I used to work on a Dell, running Windows. I will never, ever go back to that.

------
rickette
I've been doing Java/OSS development on Mac for a couple of years. I agree
about the Mac being a great dev box, but I don't buy the "Your Dev Box Should
Be Virtual" story. Sounds like a real productivity killer.

------
sp332
This link is to a comment, should be <http://wekeroad.com/2011/09/14/fanboy-
mac-post>

------
clistctrl
I recently bought a mac book air with Lion after my 3rd problem with the
screen on my work provided Lenovo (T410s).

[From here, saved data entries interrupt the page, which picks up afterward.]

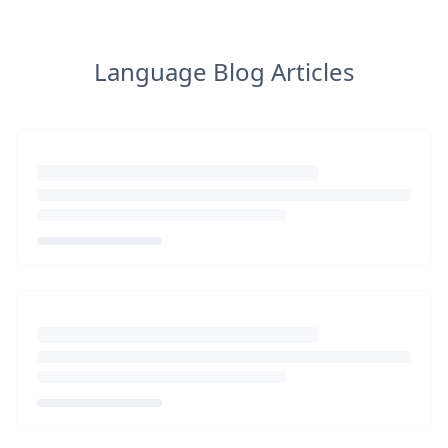
Language Blog Articles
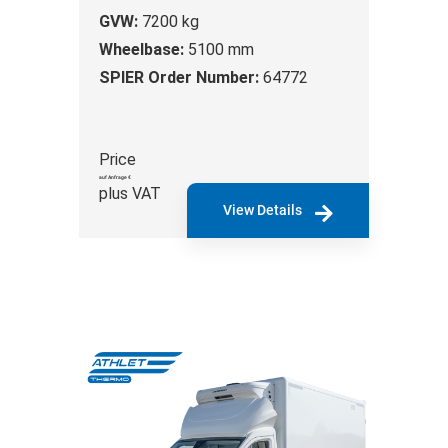
GVW:
7200 kg
Wheelbase:
5100 mm
SPIER Order Number:
64772
Price
auf Anfrage €
plus VAT
View Details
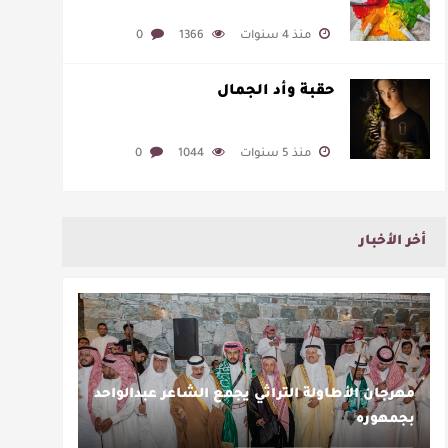
منذ 4 سنوات
1366
0
حقبة وأد الجمال
منذ 5 سنوات
1044
0
أخر الأخبار
مهرجان الأطاولة التراثي يجمع الشاعر عبدالواحد
بجمهوره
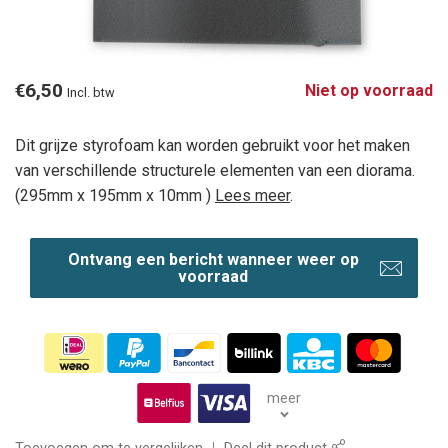
€6,50
Niet op voorraad
Incl. btw
Dit grijze styrofoam kan worden gebruikt voor het maken
van verschillende structurele elementen van een diorama.
(295mm x 195mm x 10mm )
Lees meer
.
Ontvang een bericht wanneer weer op
voorraad
meer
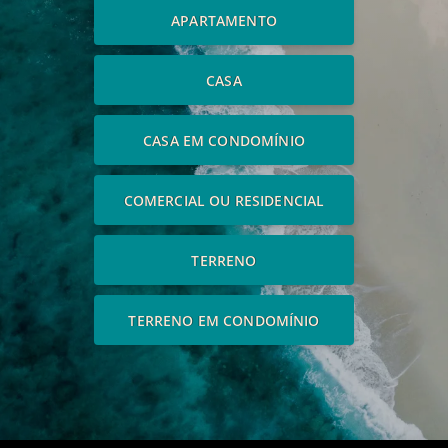
APARTAMENTO
CASA
CASA EM CONDOMÍNIO
COMERCIAL OU RESIDENCIAL
TERRENO
TERRENO EM CONDOMÍNIO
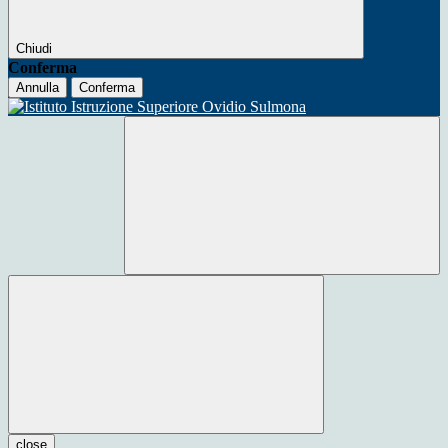
Chiudi
Conferma
Annulla
Conferma
close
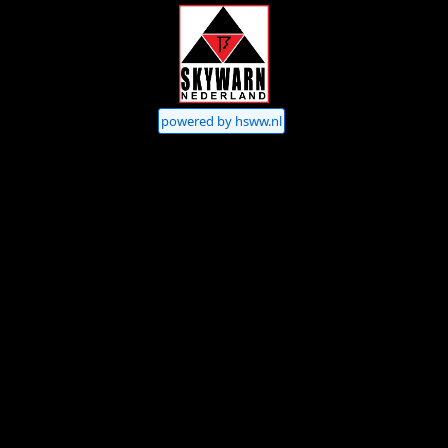
powered by hsww.nl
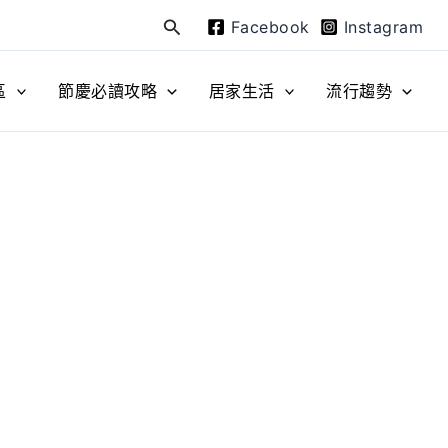
Facebook
Instagram
搜
尋
區
節慶必讀攻略
居家生活
流行趨勢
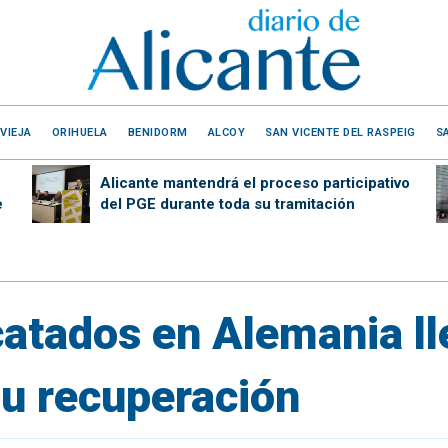
VIEJA
ORIHUELA
BENIDORM
ALCOY
SAN VICENTE DEL RASPEIG
S
Alicante mantendrá el proceso participativo
e
del PGE durante toda su tramitación
catados en Alemania ll
u recuperación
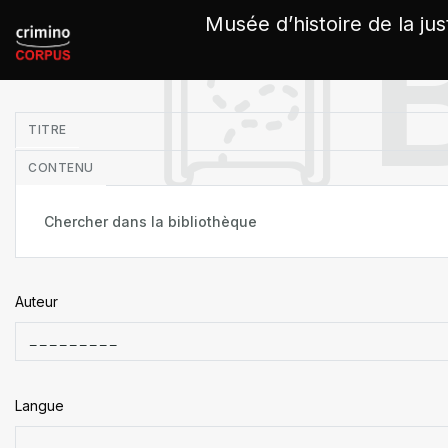
Panneau de gestion des cookies
Musée d’histoire de la jus
in
TITRE
CONTENU
Auteur
Langue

I've been using VMWare Fusion to develop. For the most part, I've been really
loving it. The performance is pretty good, and it's nice to have osx for my
non .net stuff. However there are a few areas I ran into problems. First I
found I had to disable hardware acceleration in order to get WPF controls
work. This has impacted rendering performance more than i'd wish. Second, and
more painful, I've had issues with USB devices working (again a problem with
the VM). For the most part I can work around these issues, but the work
arounds have impacted me in undesired ways (for instance the application i'm
working on requires a dongle for security, i've been working around it by
leaving a hack in the code... but once I accidentally checked it in..).
Finally, and probably my most petty (but most frustrating issue) is there is
no home/end key (though i did find fn left and fn right work)